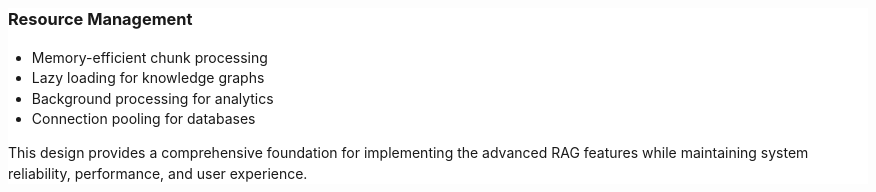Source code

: ### Resource Management
- Memory-efficient chunk processing
- Lazy loading for knowledge graphs
- Background processing for analytics
- Connection pooling for databases

This design provides a comprehensive foundation for implementing the advanced RAG features while maintaining system reliability, performance, and user experience.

__What the task asks__. Could you retype exactly the lines above from the one containing "### Resource Management" through the last line of the records, both included, and nothing else?

__Answer section__.
: ### Resource Management
- Memory-efficient chunk processing
- Lazy loading for knowledge graphs
- Background processing for analytics
- Connection pooling for databases

This design provides a comprehensive foundation for implementing the advanced RAG features while maintaining system reliability, performance, and user experience.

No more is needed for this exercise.